果然,终末骸发出一声震耳欲聋的咆哮,眼窝中的怨念之火燃烧到了极致。它将全身的能量都凝聚起来,周围的时间开始扭曲,天空中出现了无数巨大的光幕。
时间回溯——
这不是针对奥特曼的攻击,而是针对全人类的审判。
光幕中,出现了无数残忍的画面:小狗被铁棍敲碎脑袋;森林里,偷猎者举起猎枪,大象轰然倒下,象牙被生生锯下;海洋中,最后一只白鱀豚在浑浊的江水中孤独地死去;袋狼在人类的追捕下发出绝望的哀嚎……
城市里的人类都停下了手中的动作,抬头看着天空。孩子们吓得捂住了眼睛,有些人只是瞥了一眼就移开目光,也有很多人忍不住流下了眼泪。有人低声说:“关我什么事,我又没杀它们……”
“看到了吗?”雾崎的声音从信号塔顶端传来。他依旧漫不经心地转着硬币,可眼神里却多了一丝复杂,“这就是你们拼命守护的人类。他们的双手,沾满了多少鲜血。”
zero看了一眼天空中的光幕,脸色沉了一瞬。
“……我明白。”他双手交叉在胸前,开始凝聚赛罗集束射线,“但它们已经变成了纯粹的怨念集合体。只有彻底消灭,才能一了百了……”
“不要!”
Universe猛地冲过去,挡在两只怪兽身前。
“你干什么?”zero急忙收住光线,语气带着不解和焦急,“它们很危险!刚才的时间回溯只是开始,如果它们继续爆发,整个城市都会被毁灭!”
“我明白是人类的错……但它们已经变成怪物了……”Universe没有后退,声音坚定,“可是消灭它们,就等于否定了那些生命的存在。它们没有错,错的是人类。我们不能再伤害它们了。”
信号塔顶端,雾崎将棒棒糖放进了嘴里。
万骸泣和终末骸静静地站在原地,看着挡在它们身前的Universe。那些原本充满愤怒和痛苦的眼睛,竟然慢慢变得柔和了一些。

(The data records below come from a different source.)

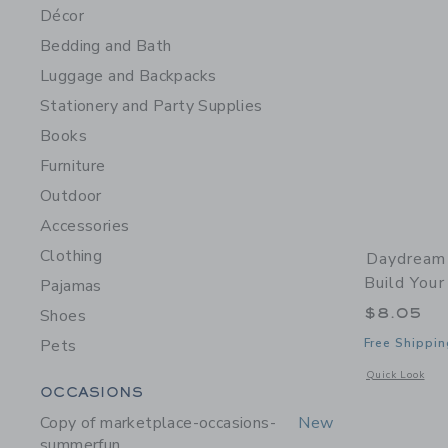
Décor
Bedding and Bath
Luggage and Backpacks
Stationery and Party Supplies
Books
Furniture
Outdoor
Accessories
Clothing
Daydream 
Build You
Pajamas
$8.05
Shoes
Pets
Free Shippin
Opens a modal 
Quick Look
Category Menu Grouping
OCCASIONS
Copy of marketplace-occasions-
New
summerfun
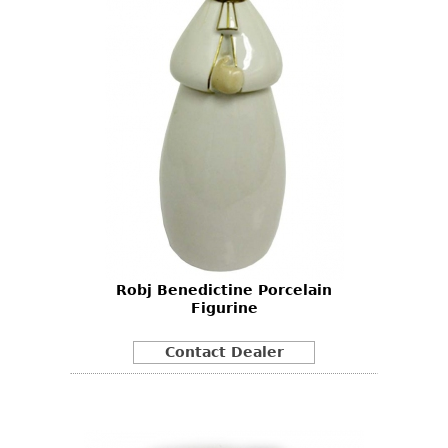
Robj Benedictine Porcelain
Figurine
Contact Dealer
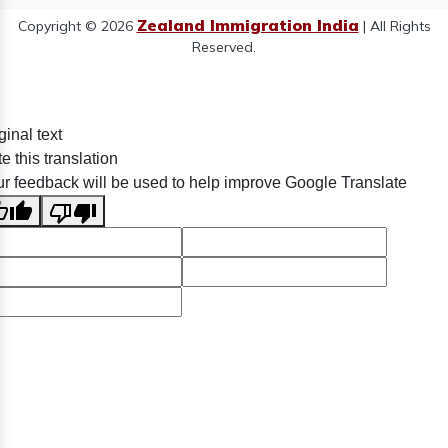
Zealand Immigration India
Copyright © 2026
| All Rights
Reserved.
ginal text
e this translation
r feedback will be used to help improve Google Translate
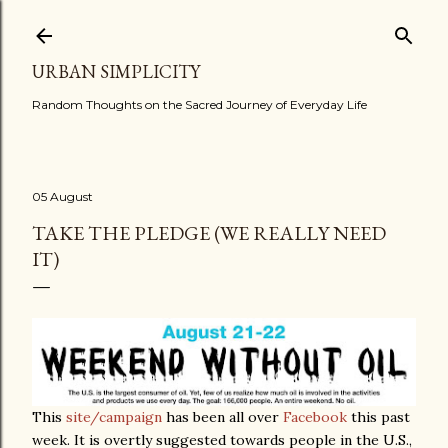
Skip to main content
URBAN SIMPLICITY
Random Thoughts on the Sacred Journey of Everyday Life
05 August
TAKE THE PLEDGE (WE REALLY NEED
IT)
This
site/campaign
has been all over
Facebook
this past
week. It is overtly suggested towards people in the U.S.,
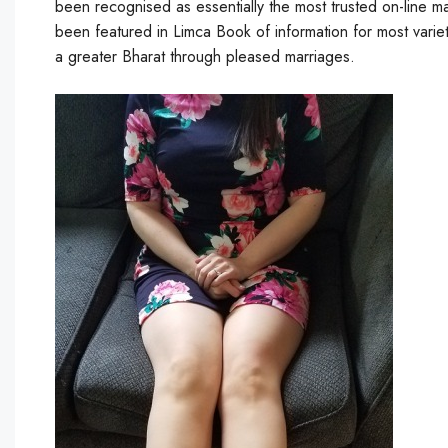
been recognised as essentially the most trusted on-line m
been featured in Limca Book of information for most varie
a greater Bharat through pleased marriages.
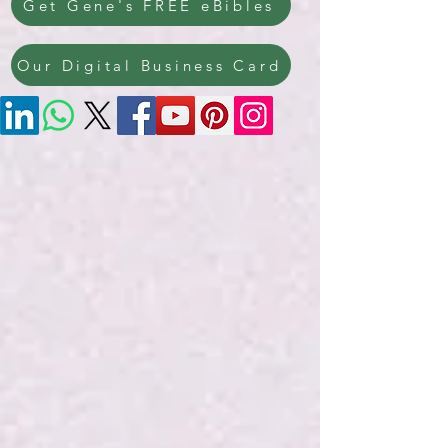
Get Gene's FREE eBibles
Our Digital Business Card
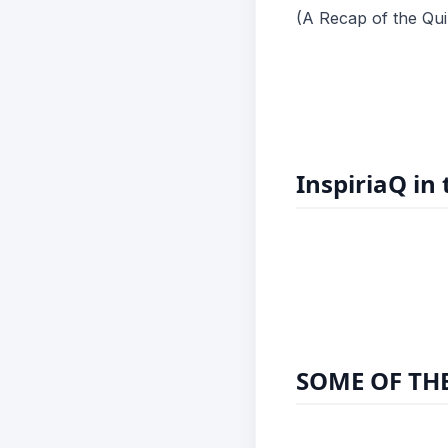
(A Recap of the Qui
InspiriaQ in
SOME OF THE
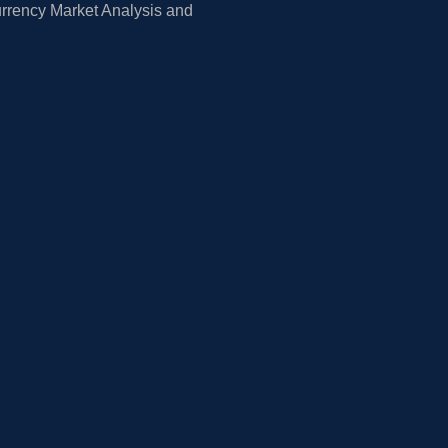
rrency Market Analysis and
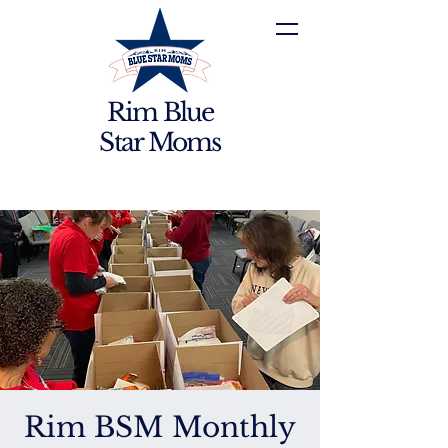
Rim Blue
Star Moms
Rim BSM Monthly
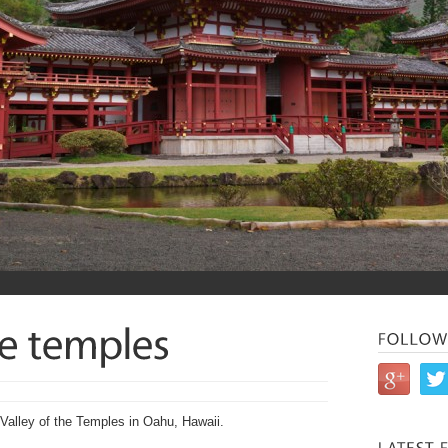
 Valley of the Temples in Oahu, Hawaii.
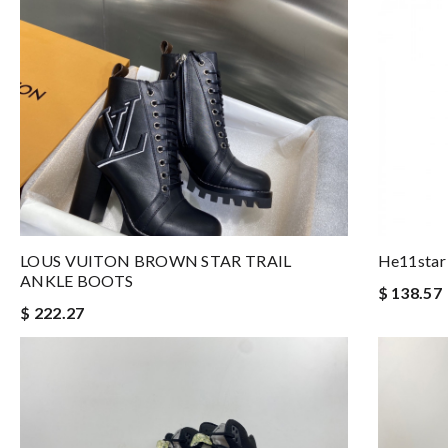
LOUS VUITON BROWN STAR TRAIL
He11star
ANKLE BOOTS
$ 138.57
$ 222.27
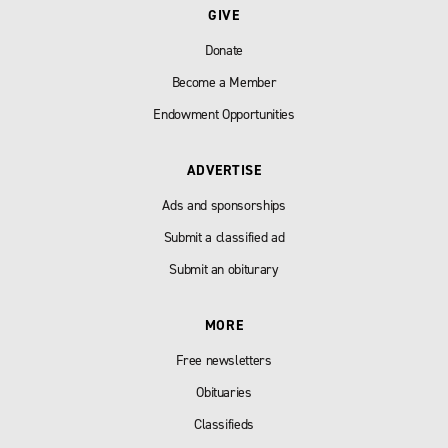
GIVE
Donate
Become a Member
Endowment Opportunities
ADVERTISE
Ads and sponsorships
Submit a classified ad
Submit an obiturary
MORE
Free newsletters
Obituaries
Classifieds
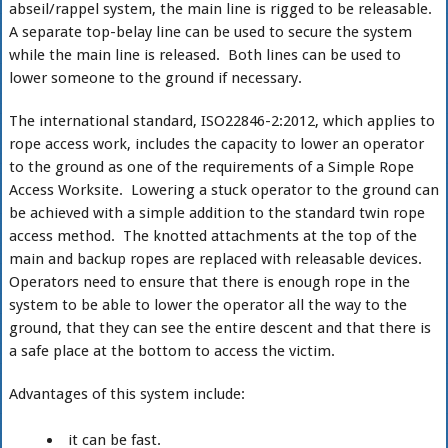
abseil/rappel system, the main line is rigged to be releasable.
A separate top-belay line can be used to secure the system
while the main line is released. Both lines can be used to
lower someone to the ground if necessary.
The international standard, ISO22846-2:2012, which applies to
rope access work, includes the capacity to lower an operator
to the ground as one of the requirements of a Simple Rope
Access Worksite. Lowering a stuck operator to the ground can
be achieved with a simple addition to the standard twin rope
access method. The knotted attachments at the top of the
main and backup ropes are replaced with releasable devices.
Operators need to ensure that there is enough rope in the
system to be able to lower the operator all the way to the
ground, that they can see the entire descent and that there is
a safe place at the bottom to access the victim.
Advantages of this system include:
it can be fast.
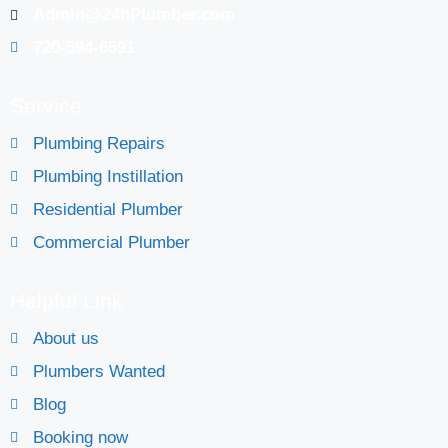
Admin@24hPlumber.com
720-594-6591
Service
Plumbing Repairs
Plumbing Instillation
Residential Plumber
Commercial Plumber
Helpful Link
About us
Plumbers Wanted
Blog
Booking now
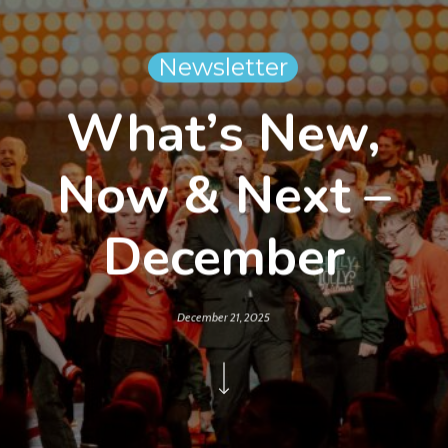
Newsletter
What’s New,
Now & Next –
December
December 21, 2025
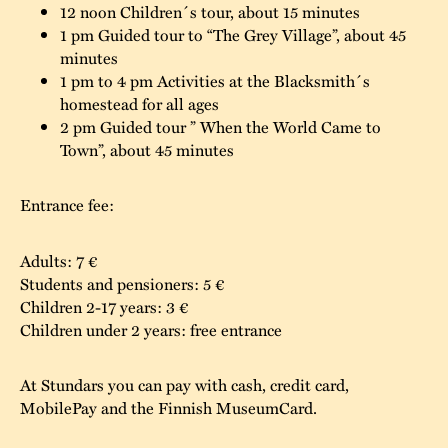
12 noon Children´s tour, about 15 minutes
The buildings
Accessability
1 pm Guided tour to “The Grey Village”, about 45
“Kalas på
minutes
Stundars”– the big
Our built heritage
Our environmental
1 pm to 4 pm Activities at the Blacksmith´s
parties held at
homestead for all ages
strategies
2 pm Guided tour ” When the World Came to
Stundars in the
Town”, about 45 minutes
The museum
Safety
1970’s
The Nordic Red
Collections
Ochre Paint
Contact us
Jarl Hemmer
Entrance fee:
Museum pedagogy
Adults: 7 €
Students and pensioners: 5 €
Children 2-17 years: 3 €
Children under 2 years: free entrance
At Stundars you can pay with cash, credit card,
MobilePay and the Finnish MuseumCard.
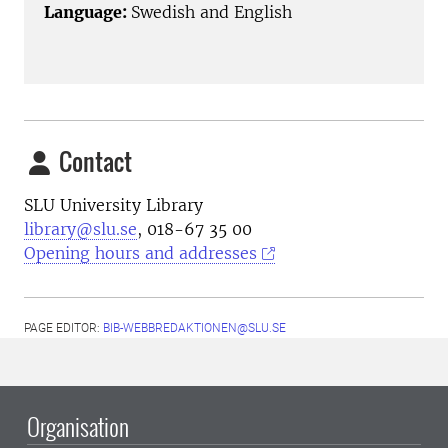
Language:
Swedish and English
Contact
SLU University Library
library@slu.se
, 018-67 35 00
Opening hours and addresses
PAGE EDITOR:
BIB-WEBBREDAKTIONEN@SLU.SE
Organisation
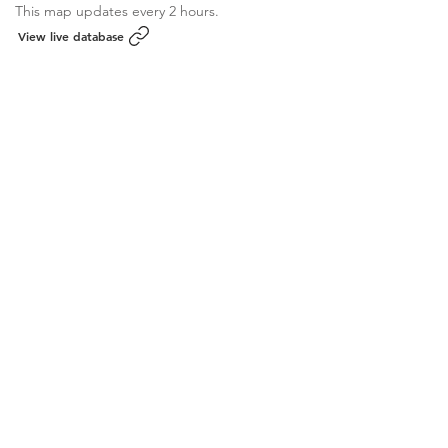
This map updates every 2 hours.
View live database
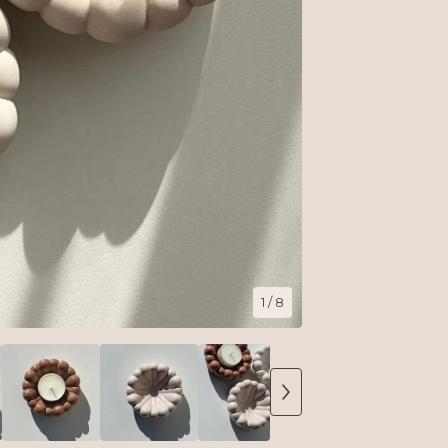
1
/ 8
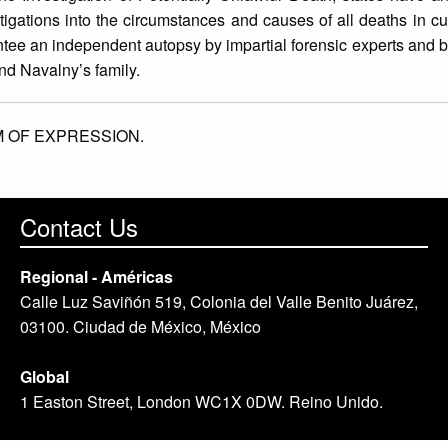
stigations into the circumstances and causes of all deaths in 
ntee an independent autopsy by impartial forensic experts and b
and Navalny’s family.
 OF EXPRESSION.
Contact Us
Regional - Américas
Calle Luz Saviñón 519, Colonia del Valle Benito Juárez,
03100. Ciudad de México, México
Global
1 Easton Street, London WC1X 0DW. Reino Unido.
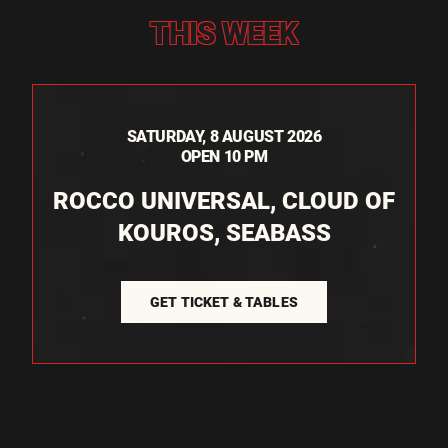
THIS WEEK
SATURDAY, 8 AUGUST 2026
OPEN 10 PM
ROCCO UNIVERSAL, CLOUD OF
KOUROS, SEABASS
GET TICKET & TABLES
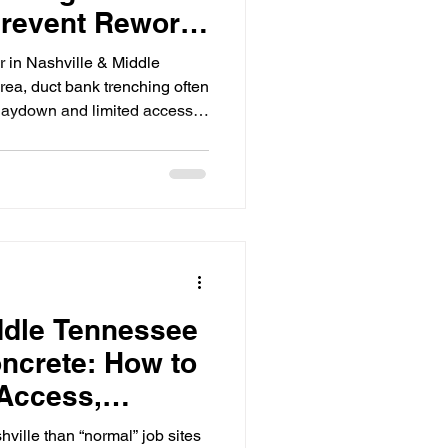
revent Rework
lip
r in Nashville & Middle
rea, duct bank trenching often
 laydown and limited access
dical, multifamily) Heavy traffic
ows Stacked trades and
le inspections and testing
 scope isn’t coordinated
n predictable ways: wrong
er
ddle Tennessee
ncrete: How to
Access,
d Site
ville than “normal” job sites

“哎呀呀,真是有趣。”雾崎轻笑出声,“光之战士竟然在保护怪兽。zero你说,这到底是光明,还是黑暗?”
zero看着Universe坚定的背影,又看了看两只不再攻击的怪兽,握紧的拳头慢慢松开,叹了口气。
“……随便你吧。”
Universe没有回答。她伸出双手,闭上眼睛,将全身的能量都释放出来。她不知道自己在做什么,只是觉得心里有一股温暖的力量在涌动,想要去安抚那些痛苦的灵魂。
她轻轻挥手,一道柔和的绿光自她掌心倾泻,温柔地扫过它们破碎的身体。
她将手按在万骸泣垂下的头颅上。
“枯木逢春。”
光芒倾泻而出的瞬间,她的肩膀猛地一沉——万骸泣的怨念像无数根铁刺,顺着光流扎回她的掌心。她咬紧牙关,膝盖弯了半寸,却没有收手。
“!!”就是这种感觉,雾崎突然站了起来,那个唤醒自己的奥好像就是用的这个,但是总感觉有哪里不一样……
那些被怨念封住的眼睛一只只熄灭。
终末骸的骨翼一块一块剥落,砸在地上,碎成灰白的粉末。它的眼窝里,幽蓝的火焰跳了最后一跳。
她让光芒自然地从伤口里、从指缝间、从计时器的嗡鸣里淌出来,落在它们身上。
风穿过她与怪兽之间空出的那片空地,把骨灰吹起来,吹散在阳光里。
无数光点从两只怪兽的身体里飞出来,如同萤火虫般在天空中飞舞。它们绕着Universe转了三圈,仿佛在向她道谢,然后慢慢飞向远方,消失在云层之中。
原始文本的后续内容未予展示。